Bravely, bravely forward, for TeoTwawKi beckons and TwoAPuc winks, even as NToeAwsB gives the come hither look :0)
stratfor.biz
China: Labor Exports, Commodity Imports and Asian Colonies May 25, 2004
Summary
China is establishing small colonies across Asia in an effort to meet its food and energy security goals and to project power to neighboring states.
Analysis
China's Chongqing Municipal Government has struck a deal with Vientiane to cooperatively build a 500-square-kilometer agricultural center in Laos for 10,000 Chinese farmers to produce grain. The announcement of the Laotian deal follows a similar plan for 3,000 Chinese laborers to move to Kazakhstan to work 700 square kilometers to grow soybeans and wheat and breed animals. These ventures help China supplement its declining grain production and find jobs for a few thousand peasants, and to improve China's strategic footing in neighboring countries.
Chongqing's nearly $5 million contract to rent land from the government of Laos reportedly was inked in March, but the details were not released by Chinese media until May 24. The project includes seven agricultural programs involving crop cultivation, fishing and processing agricultural products. Chongqing officials say the project will be completed by 2006, with estimated annual sales of $7.7 million and a profit of $655,000. Under a deal with Kazakhstan, Yili Prefecture in China's northwestern Xinjiang Autonomous Region will rent land in Ala-Kol County for 10 years, beginning in spring 2004.
The Kazakh and Laotian ventures are not China's first attempt at foreign agricultural production. In 1996, the state-owned Suntime Group, based in Xinjiang, invested $50,000 in Cuba to develop a 150-hectare rice plantation. Two years later, Suntime invested $3.2 million to purchase 1,050 hectares from the Mexican government to grow rice. There also are numerous Chinese farming ventures in the Russian Far East that are largely worked by illegal Chinese immigrants.
China has one of the highest proportions of workers to arable land -- about three people per hectare -- leaving the country saddled with about 150 million surplus rural laborers, according to official statistics. The Middle Kingdom's relatively densely populated rural areas are a sharp contrast with the relatively desolate lands of Kazakhstan and the Russian Far East. The agricultural colonies, to a limited extent, can help alleviate a bit of the stress caused by overcrowding in the Chinese countryside -- especially if the trend continues and more ventures, illegal or not, are on the way.
The Chinese settlements also help improve the country's grain production, which has been limited by the loss of about 14 million hectares of arable land to development and desertification during the same time period. Harvests dropped from 392 million metric tons in 1998 to 322 million tons in 2003. Chinese media reports there has been an annual grain shortfall of about 25 million to 35 million tons since 2000. Foreign agricultural projects assist China's need for food security without turning to the world grain market.

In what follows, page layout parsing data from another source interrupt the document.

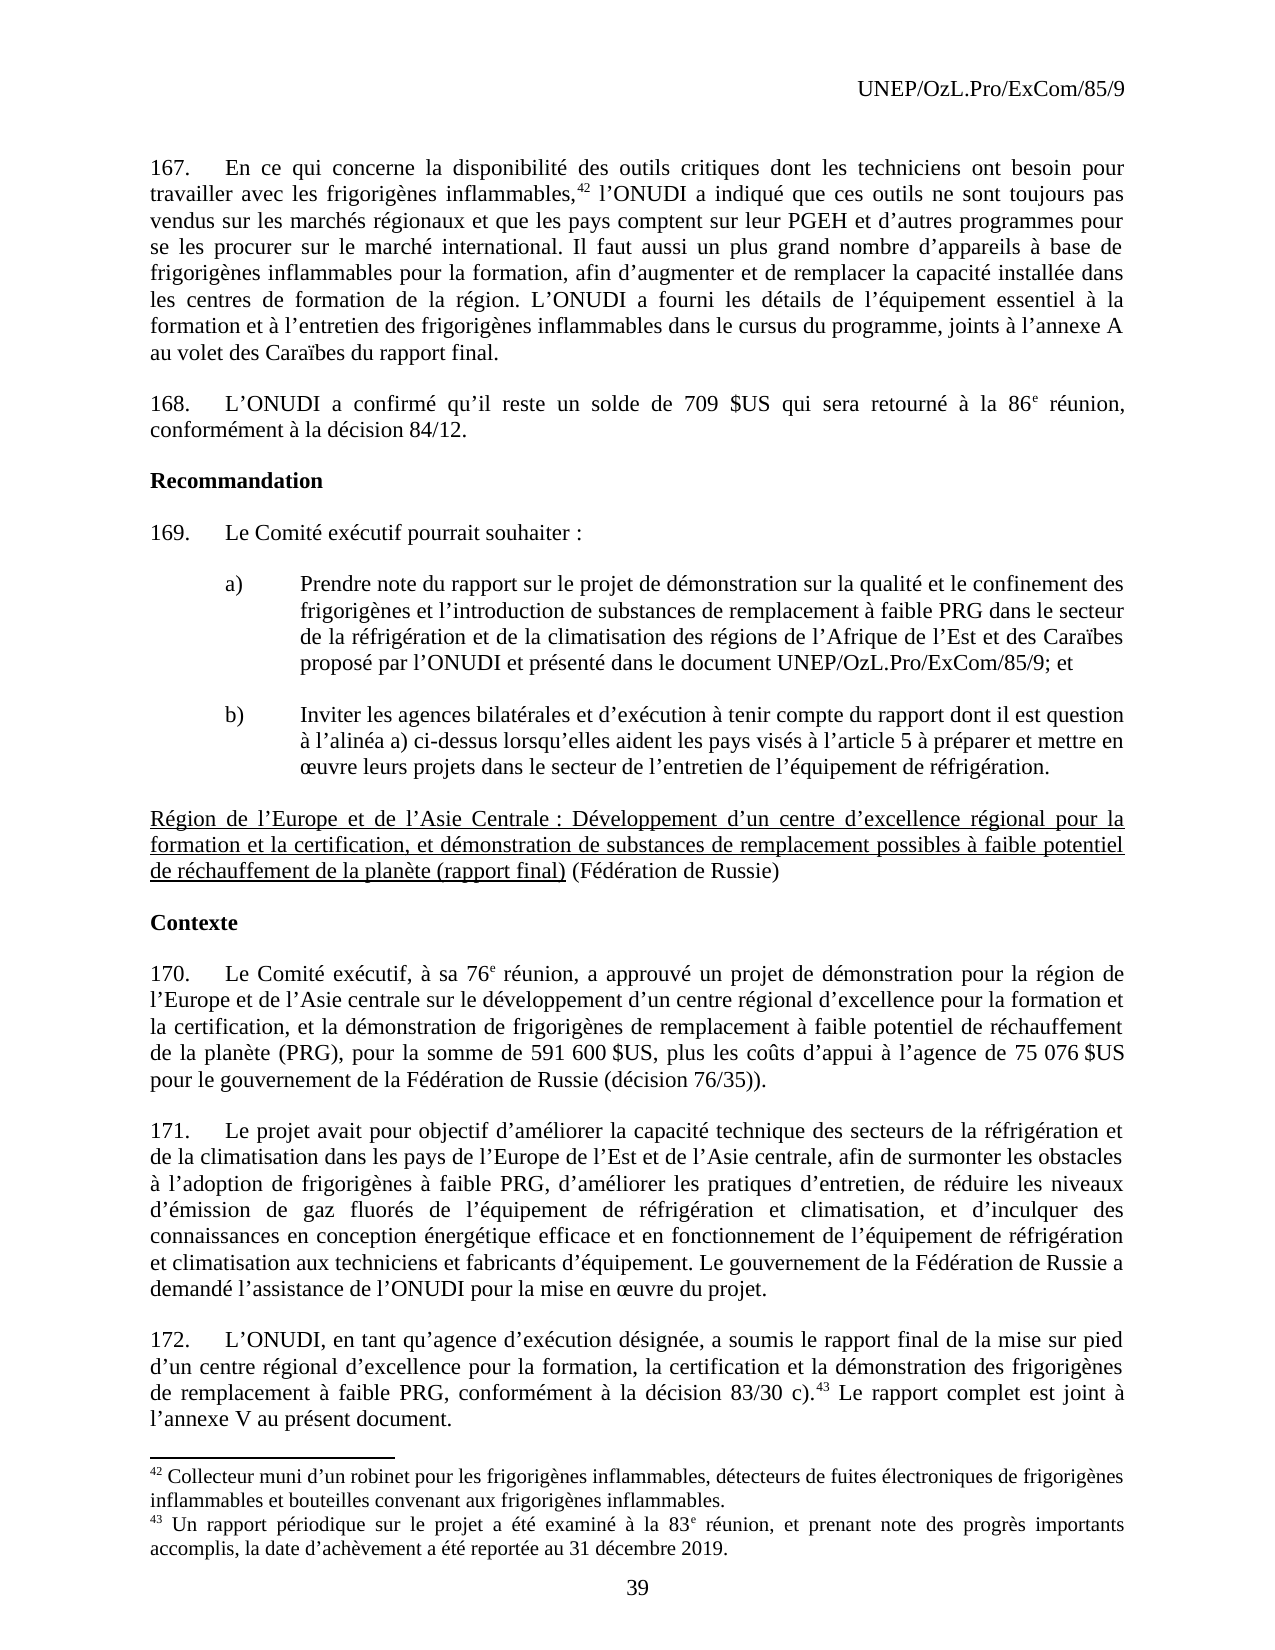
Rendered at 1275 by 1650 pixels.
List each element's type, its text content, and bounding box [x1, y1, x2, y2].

subtitle Le Comité exécutif, à sa 76e réunion, a approuvé un projet de démonstration pour la région de l’Europe et de l’Asie centrale sur le développement d’un centre régional d’excellence pour la formation et la certification, et la démonstration de frigorigènes de remplacement à faible potentiel de réchauffement de la planète (PRG), pour la somme de 591 600 $US, plus les coûts d’appui à l’agence de 75 076 $US pour le gouvernement de la Fédération de Russie (décision 76/35)). [150, 960, 1125, 1092]
subtitle Recommandation [150, 468, 1125, 494]
list Région de l’Europe et de l’Asie Centrale : Développement d’un centre d’excellence régional pour la formation et la certification, et démonstration de substances de remplacement possibles à faible potentiel de réchauffement de la planète (rapport final) (Fédération de Russie) [150, 855, 1125, 884]
list Contexte [150, 909, 1125, 935]
subtitle Prendre note du rapport sur le projet de démonstration sur la qualité et le confinement des frigorigènes et l’introduction de substances de remplacement à faible PRG dans le secteur de la réfrigération et de la climatisation des régions de l’Afrique de l’Est et des Caraïbes proposé par l’ONUDI et présenté dans le document UNEP/OzL.Pro/ExCom/85/9; et [225, 570, 1125, 676]
subtitle L’ONUDI a confirmé qu’il reste un solde de 709 $US qui sera retourné à la 86e réunion, conformément à la décision 84/12. [150, 390, 1125, 443]
subtitle Le Comité exécutif pourrait souhaiter : [150, 519, 1125, 545]
subtitle L’ONUDI, en tant qu’agence d’exécution désignée, a soumis le rapport final de la mise sur pied d’un centre régional d’excellence pour la formation, la certification et la démonstration des frigorigènes de remplacement à faible PRG, conformément à la décision 83/30 c). Le rapport complet est joint à l’annexe V au présent document. [150, 1326, 1125, 1432]
subtitle En ce qui concerne la disponibilité des outils critiques dont les techniciens ont besoin pour travailler avec les frigorigènes inflammables, l’ONUDI a indiqué que ces outils ne sont toujours pas vendus sur les marchés régionaux et que les pays comptent sur leur PGEH et d’autres programmes pour se les procurer sur le marché international. Il faut aussi un plus grand nombre d’appareils à base de frigorigènes inflammables pour la formation, afin d’augmenter et de remplacer la capacité installée dans les centres de formation de la région. L’ONUDI a fourni les détails de l’équipement essentiel à la formation et à l’entretien des frigorigènes inflammables dans le cursus du programme, joints à l’annexe A au volet des Caraïbes du rapport final. [150, 154, 1125, 365]
list Région de l’Europe et de l’Asie Centrale : Développement d’un centre d’excellence régional pour la formation et la certification, et démonstration de substances de remplacement possibles à faible potentiel de réchauffement de la planète (rapport final) (Fédération de Russie) [150, 829, 1125, 854]
subtitle Le projet avait pour objectif d’améliorer la capacité technique des secteurs de la réfrigération et de la climatisation dans les pays de l’Europe de l’Est et de l’Asie centrale, afin de surmonter les obstacles à l’adoption de frigorigènes à faible PRG, d’améliorer les pratiques d’entretien, de réduire les niveaux d’émission de gaz fluorés de l’équipement de réfrigération et climatisation, et d’inculquer des connaissances en conception énergétique efficace et en fonctionnement de l’équipement de réfrigération et climatisation aux techniciens et fabricants d’équipement. Le gouvernement de la Fédération de Russie a demandé l’assistance de l’ONUDI pour la mise en œuvre du projet. [150, 1117, 1125, 1301]
list Région de l’Europe et de l’Asie Centrale : Développement d’un centre d’excellence régional pour la formation et la certification, et démonstration de substances de remplacement possibles à faible potentiel de réchauffement de la planète (rapport final) (Fédération de Russie) [150, 805, 1125, 828]
subtitle Inviter les agences bilatérales et d’exécution à tenir compte du rapport dont il est question à l’alinéa a) ci-dessus lorsqu’elles aident les pays visés à l’article 5 à préparer et mettre en œuvre leurs projets dans le secteur de l’entretien de l’équipement de réfrigération. [225, 701, 1125, 780]
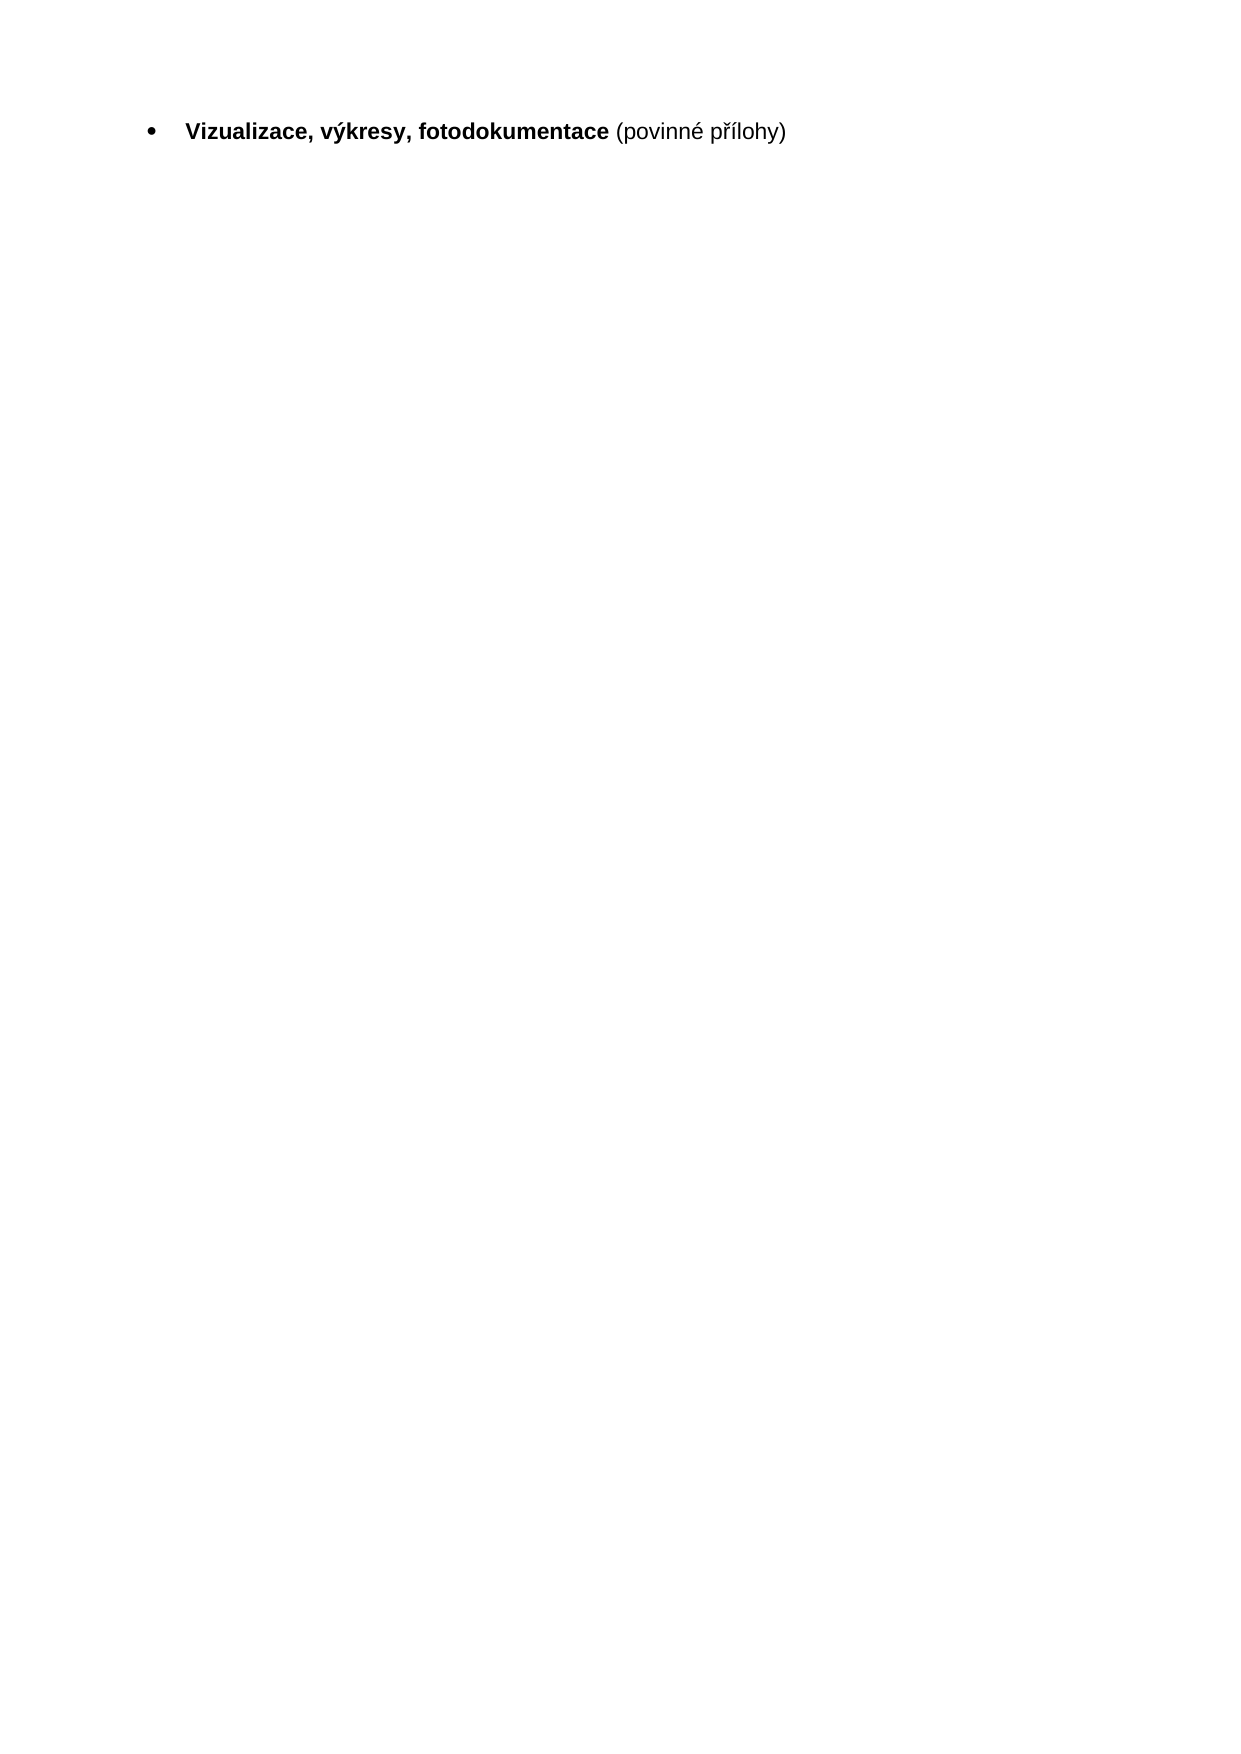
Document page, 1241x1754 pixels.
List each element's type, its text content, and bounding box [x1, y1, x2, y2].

Beijing's bid for food security runs parallel to its need for energy security and its desire to project power to the countries along its borders. China and Kazakhstan are poised to build an oil pipeline, giving Beijing a strategic source on the Asian mainland. The agricultural project in desolate western Kazakhstan is probably part of a bid to sweeten the energy deal and bring investment to the Central Asian nation's nonenergy sector.
While Astana tacitly welcomes the Chinese interest in its inhabited lands, Russia has millions of Chinese already living in the Far East and is less interested in Chinese money and more fearful of losing territory to its southern neighbor. Nevertheless, eastern Russia is the site of China's fastest-growing colonies.
China's land deal with Vientiane also helps Beijing project its power south into the Indochina Peninsula. A multimillion-dollar investment greases a lot of wheels in a country with a gross national product just shy of $2 billion, and it helps balance against Vietnam and Thailand's moves to control the country.